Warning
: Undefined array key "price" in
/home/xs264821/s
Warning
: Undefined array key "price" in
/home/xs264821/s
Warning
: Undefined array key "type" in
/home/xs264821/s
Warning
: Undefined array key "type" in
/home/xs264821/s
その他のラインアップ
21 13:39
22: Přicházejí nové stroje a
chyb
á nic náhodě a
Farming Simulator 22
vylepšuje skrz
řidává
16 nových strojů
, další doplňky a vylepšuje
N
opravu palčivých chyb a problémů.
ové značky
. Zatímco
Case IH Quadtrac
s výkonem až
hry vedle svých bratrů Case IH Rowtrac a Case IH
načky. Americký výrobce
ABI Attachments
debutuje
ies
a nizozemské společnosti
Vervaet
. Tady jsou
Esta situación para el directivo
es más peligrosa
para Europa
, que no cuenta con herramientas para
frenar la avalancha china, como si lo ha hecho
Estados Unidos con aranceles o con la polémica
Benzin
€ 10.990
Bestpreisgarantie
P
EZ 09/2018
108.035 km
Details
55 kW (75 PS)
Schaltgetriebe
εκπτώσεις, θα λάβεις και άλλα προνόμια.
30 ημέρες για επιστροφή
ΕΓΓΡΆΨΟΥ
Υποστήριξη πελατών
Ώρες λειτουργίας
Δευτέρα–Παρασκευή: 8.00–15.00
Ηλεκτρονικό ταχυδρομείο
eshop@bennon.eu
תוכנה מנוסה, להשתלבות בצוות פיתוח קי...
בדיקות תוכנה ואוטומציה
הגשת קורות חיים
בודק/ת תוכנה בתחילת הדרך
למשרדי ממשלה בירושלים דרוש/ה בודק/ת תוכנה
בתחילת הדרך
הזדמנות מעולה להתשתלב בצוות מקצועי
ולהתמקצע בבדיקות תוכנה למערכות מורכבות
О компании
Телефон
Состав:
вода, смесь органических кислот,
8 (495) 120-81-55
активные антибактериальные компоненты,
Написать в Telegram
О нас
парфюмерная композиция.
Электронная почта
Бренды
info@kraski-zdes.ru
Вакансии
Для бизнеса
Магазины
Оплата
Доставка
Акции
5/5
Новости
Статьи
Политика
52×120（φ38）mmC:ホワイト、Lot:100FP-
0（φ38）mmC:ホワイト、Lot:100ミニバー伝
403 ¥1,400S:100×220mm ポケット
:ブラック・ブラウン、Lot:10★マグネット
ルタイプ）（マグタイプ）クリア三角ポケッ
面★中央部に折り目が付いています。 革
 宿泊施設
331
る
----------------------------------------
**What you are asked to do:** Copy every row above line for line, without changing a single character.

**Response to this task:**
Warning
: Undefined array key "price" in
/home/xs264821/s
Warning
: Undefined array key "price" in
/home/xs264821/s
Warning
: Undefined array key "type" in
/home/xs264821/s
Warning
: Undefined array key "type" in
/home/xs264821/s
その他のラインアップ
21 13:39
22: Přicházejí nové stroje a
chyb
á nic náhodě a
Farming Simulator 22
vylepšuje skrz
řidává
16 nových strojů
, další doplňky a vylepšuje
N
opravu palčivých chyb a problémů.
ové značky
. Zatímco
Case IH Quadtrac
s výkonem až
hry vedle svých bratrů Case IH Rowtrac a Case IH
načky. Americký výrobce
ABI Attachments
debutuje
ies
a nizozemské společnosti
Vervaet
. Tady jsou
Esta situación para el directivo
es más peligrosa
para Europa
, que no cuenta con herramientas para
frenar la avalancha china, como si lo ha hecho
Estados Unidos con aranceles o con la polémica
Benzin
€ 10.990
Bestpreisgarantie
P
EZ 09/2018
108.035 km
Details
55 kW (75 PS)
Schaltgetriebe
εκπτώσεις, θα λάβεις και άλλα προνόμια.
30 ημέρες για επιστροφή
ΕΓΓΡΆΨΟΥ
Υποστήριξη πελατών
Ώρες λειτουργίας
Δευτέρα–Παρασκευή: 8.00–15.00
Ηλεκτρονικό ταχυδρομείο
eshop@bennon.eu
תוכנה מנוסה, להשתלבות בצוות פיתוח קי...
בדיקות תוכנה ואוטומציה
הגשת קורות חיים
בודק/ת תוכנה בתחילת הדרך
למשרדי ממשלה בירושלים דרוש/ה בודק/ת תוכנה
בתחילת הדרך
הזדמנות מעולה להתשתלב בצוות מקצועי
ולהתמקצע בבדיקות תוכנה למערכות מורכבות
О компании
Телефон
Состав:
вода, смесь органических кислот,
8 (495) 120-81-55
активные антибактериальные компоненты,
Написать в Telegram
О нас
парфюмерная композиция.
Электронная почта
Бренды
info@kraski-zdes.ru
Вакансии
Для бизнеса
Магазины
Оплата
Доставка
Акции
5/5
Новости
Статьи
Политика
52×120（φ38）mmC:ホワイト、Lot:100FP-
0（φ38）mmC:ホワイト、Lot:100ミニバー伝
403 ¥1,400S:100×220mm ポケット
:ブラック・ブラウン、Lot:10★マグネット
ルタイプ）（マグタイプ）クリア三角ポケッ
面★中央部に折り目が付いています。 革
 宿泊施設
331
る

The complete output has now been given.